Wanona’s own upbringing helped fuel her ambition to serve these members of the community in this way; she saw first hand the housing struggles her mother went through as a single parent, and had to travel a long way to access quality education as a child.

Impact

Since inception, Mākhers has successfully recycled 40 tonnes of steel with each project and supported underserved residents with greener, safe and affordable housing.

Key takeaways

Mākhers Studio provides an excellent example of how the green transition in the construction sector can simultaneously build wealth in low-income neighbourhoods and unlock local economic potential, through a focus on creating localised supply chains, jobs, and citizen-led solutions.

From an investment perspective, this example also sheds light on the vital need for the finance community to think beyond conventional real estate solutions when identifying sustainable companies to invest in, and prioritise long term products that promote equality and access for the most vulnerable.

What’s next?

Looking into the future, the organisation is committed to reducing the carbon footprint of its products through alternative materials and is currently working on building a new modular system using recycled steel and cross laminated timber, and prefabricated panels for residential retrofits. Their primary ambition is to expand geographically across the United States (Michigan and New York State initially) and globally, as well as boost their outreach to forge B2B collaborations with multinational companies like IKEA, and NGOs that support global economic development.

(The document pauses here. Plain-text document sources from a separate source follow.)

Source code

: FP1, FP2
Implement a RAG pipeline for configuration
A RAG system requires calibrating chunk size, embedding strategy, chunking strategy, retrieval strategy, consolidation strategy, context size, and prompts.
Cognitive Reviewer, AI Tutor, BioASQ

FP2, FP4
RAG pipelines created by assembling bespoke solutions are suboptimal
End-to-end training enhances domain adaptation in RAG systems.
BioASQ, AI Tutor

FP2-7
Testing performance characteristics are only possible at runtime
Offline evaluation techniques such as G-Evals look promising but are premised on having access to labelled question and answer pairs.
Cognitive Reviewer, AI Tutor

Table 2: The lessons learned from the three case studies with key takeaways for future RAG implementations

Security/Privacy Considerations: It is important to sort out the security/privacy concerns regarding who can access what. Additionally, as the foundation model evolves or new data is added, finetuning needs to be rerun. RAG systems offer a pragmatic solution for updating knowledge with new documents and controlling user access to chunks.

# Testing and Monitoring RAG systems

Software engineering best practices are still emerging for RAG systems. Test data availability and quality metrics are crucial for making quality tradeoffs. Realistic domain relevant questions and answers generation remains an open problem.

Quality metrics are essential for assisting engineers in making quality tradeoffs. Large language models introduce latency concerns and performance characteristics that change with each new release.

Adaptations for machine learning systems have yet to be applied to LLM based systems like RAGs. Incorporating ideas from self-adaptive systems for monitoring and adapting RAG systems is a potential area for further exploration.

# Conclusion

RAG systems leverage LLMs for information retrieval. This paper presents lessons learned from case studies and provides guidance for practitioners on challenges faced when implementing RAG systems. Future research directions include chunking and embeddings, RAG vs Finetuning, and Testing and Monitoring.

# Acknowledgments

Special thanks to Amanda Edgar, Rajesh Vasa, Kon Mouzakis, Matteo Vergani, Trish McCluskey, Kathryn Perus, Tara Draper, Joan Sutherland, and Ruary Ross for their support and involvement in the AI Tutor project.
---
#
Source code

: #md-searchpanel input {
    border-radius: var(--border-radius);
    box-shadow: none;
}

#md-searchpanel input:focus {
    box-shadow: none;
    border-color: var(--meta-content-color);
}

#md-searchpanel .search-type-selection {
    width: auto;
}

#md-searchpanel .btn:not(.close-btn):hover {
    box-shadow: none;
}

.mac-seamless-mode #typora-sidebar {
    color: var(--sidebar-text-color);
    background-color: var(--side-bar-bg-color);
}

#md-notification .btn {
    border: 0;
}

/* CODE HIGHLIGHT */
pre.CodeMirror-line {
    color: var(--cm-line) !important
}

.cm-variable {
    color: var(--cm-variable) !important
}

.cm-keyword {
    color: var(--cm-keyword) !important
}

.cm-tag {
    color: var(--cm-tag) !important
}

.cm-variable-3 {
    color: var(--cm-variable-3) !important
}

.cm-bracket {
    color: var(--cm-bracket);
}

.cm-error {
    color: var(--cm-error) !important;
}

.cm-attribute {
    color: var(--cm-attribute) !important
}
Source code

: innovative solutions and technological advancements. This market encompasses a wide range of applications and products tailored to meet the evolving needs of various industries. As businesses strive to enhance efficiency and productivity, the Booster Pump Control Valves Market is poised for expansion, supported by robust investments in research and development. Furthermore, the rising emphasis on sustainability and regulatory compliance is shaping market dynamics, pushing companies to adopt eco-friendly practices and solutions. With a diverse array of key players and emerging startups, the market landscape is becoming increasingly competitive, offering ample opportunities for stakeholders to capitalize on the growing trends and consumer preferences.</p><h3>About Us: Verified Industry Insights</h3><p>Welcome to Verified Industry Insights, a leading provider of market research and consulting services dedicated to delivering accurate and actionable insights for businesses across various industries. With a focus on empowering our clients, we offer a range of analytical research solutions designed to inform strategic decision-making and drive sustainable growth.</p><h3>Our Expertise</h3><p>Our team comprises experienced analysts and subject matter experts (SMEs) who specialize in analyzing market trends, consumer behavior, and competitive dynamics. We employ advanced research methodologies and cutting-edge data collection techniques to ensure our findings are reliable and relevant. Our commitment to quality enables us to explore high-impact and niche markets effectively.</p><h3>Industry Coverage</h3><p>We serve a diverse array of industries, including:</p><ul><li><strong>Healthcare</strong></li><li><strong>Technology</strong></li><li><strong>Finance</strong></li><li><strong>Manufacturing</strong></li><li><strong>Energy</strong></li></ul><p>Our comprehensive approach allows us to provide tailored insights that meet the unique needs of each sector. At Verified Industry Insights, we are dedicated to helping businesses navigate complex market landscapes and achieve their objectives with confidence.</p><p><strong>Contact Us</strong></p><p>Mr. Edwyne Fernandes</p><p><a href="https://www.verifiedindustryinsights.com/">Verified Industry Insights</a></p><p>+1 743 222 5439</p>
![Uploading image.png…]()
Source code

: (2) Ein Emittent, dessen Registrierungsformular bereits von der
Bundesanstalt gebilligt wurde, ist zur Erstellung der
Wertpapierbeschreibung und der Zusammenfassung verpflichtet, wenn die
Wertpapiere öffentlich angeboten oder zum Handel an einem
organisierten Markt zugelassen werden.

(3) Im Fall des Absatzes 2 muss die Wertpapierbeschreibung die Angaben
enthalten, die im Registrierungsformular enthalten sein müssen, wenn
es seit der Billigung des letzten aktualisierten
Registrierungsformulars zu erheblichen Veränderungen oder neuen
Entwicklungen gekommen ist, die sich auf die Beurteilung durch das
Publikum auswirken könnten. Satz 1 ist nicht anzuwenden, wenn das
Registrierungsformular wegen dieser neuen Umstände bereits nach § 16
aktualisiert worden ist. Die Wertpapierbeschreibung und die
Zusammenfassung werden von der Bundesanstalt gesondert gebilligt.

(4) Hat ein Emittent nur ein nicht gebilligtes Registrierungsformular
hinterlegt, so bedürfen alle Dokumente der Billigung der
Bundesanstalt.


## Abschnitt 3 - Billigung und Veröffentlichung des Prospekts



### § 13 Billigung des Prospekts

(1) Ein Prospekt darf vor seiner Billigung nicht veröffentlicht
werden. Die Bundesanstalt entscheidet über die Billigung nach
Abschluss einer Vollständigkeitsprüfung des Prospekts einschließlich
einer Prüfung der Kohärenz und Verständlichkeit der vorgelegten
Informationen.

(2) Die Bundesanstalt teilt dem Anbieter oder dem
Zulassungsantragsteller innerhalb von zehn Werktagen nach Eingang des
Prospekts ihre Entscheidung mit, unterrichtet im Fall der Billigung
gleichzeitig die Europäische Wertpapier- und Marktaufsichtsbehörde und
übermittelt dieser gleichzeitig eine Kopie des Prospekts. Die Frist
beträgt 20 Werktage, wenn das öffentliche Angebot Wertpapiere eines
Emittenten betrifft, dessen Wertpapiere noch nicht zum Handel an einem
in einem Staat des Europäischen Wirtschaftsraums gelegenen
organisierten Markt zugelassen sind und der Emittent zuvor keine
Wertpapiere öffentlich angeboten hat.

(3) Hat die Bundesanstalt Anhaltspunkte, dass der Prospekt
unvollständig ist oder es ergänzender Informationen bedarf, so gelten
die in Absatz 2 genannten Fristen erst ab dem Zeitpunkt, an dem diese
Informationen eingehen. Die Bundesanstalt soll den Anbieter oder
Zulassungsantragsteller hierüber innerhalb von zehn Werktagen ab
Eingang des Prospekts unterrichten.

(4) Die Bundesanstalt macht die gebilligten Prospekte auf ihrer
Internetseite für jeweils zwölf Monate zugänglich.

One key barrier for Mākhers to overcome concerns the underwriting and loan terms stipulated by many conventional banks. These tend to be overly complex for new construction methods like modular housing made from recycled materials, and many banks claim that as they have no experience underwriting these sorts of properties, they aren’t able to do so. Wanona describes a number of circumstances, where veterans living in trailers have been informed by the authorities that the land underneath their trailer is being sold, and have then expressed an interest in getting one of their Pods™. These developments have never gone ahead however, as the banks contacted were unable to provide loans to underwrite the projects. It’s clear therefore, that banks and alternative financiers must develop new and innovative forms of financing to effectively support equitable community development and innovations in cleaner, more durable construction.